**THE DATA**
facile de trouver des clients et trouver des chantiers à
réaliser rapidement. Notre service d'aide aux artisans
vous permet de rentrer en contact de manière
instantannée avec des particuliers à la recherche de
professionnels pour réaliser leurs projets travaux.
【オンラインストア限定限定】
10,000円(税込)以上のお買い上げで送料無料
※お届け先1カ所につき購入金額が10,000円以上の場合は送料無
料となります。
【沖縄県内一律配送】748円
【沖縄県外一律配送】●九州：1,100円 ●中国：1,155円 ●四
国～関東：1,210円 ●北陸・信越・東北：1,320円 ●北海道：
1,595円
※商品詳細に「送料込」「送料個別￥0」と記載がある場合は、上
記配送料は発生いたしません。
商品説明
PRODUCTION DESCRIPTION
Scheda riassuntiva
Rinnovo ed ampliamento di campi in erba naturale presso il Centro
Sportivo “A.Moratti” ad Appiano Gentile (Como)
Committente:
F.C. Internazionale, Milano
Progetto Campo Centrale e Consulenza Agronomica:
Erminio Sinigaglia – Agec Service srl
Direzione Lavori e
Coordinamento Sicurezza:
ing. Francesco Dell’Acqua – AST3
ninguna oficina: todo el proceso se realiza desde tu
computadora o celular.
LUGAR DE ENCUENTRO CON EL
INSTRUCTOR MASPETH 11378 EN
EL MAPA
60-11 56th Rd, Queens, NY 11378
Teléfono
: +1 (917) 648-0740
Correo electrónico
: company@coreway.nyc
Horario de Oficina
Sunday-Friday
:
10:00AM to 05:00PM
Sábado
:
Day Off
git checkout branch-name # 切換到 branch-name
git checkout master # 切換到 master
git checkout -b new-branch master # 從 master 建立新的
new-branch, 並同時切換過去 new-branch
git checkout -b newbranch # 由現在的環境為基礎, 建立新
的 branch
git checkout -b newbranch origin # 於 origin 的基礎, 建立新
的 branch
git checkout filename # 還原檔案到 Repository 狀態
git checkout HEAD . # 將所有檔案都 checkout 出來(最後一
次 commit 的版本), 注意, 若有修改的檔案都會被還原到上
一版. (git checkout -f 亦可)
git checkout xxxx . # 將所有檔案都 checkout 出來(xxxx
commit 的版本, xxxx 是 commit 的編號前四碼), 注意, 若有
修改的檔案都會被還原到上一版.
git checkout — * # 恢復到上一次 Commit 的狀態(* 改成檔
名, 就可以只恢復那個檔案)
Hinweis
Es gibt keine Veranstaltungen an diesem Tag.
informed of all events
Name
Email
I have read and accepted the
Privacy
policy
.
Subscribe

**EXERCISE REQUIREMENTS**
Copy the data word for word, starting at its first line and ending after the line that contains "ing. Francesco Dell’Acqua – AST3".

**TASK RESPONSE**
facile de trouver des clients et trouver des chantiers à
réaliser rapidement. Notre service d'aide aux artisans
vous permet de rentrer en contact de manière
instantannée avec des particuliers à la recherche de
professionnels pour réaliser leurs projets travaux.
【オンラインストア限定限定】
10,000円(税込)以上のお買い上げで送料無料
※お届け先1カ所につき購入金額が10,000円以上の場合は送料無
料となります。
【沖縄県内一律配送】748円
【沖縄県外一律配送】●九州：1,100円 ●中国：1,155円 ●四
国～関東：1,210円 ●北陸・信越・東北：1,320円 ●北海道：
1,595円
※商品詳細に「送料込」「送料個別￥0」と記載がある場合は、上
記配送料は発生いたしません。
商品説明
PRODUCTION DESCRIPTION
Scheda riassuntiva
Rinnovo ed ampliamento di campi in erba naturale presso il Centro
Sportivo “A.Moratti” ad Appiano Gentile (Como)
Committente:
F.C. Internazionale, Milano
Progetto Campo Centrale e Consulenza Agronomica:
Erminio Sinigaglia – Agec Service srl
Direzione Lavori e
Coordinamento Sicurezza:
ing. Francesco Dell’Acqua – AST3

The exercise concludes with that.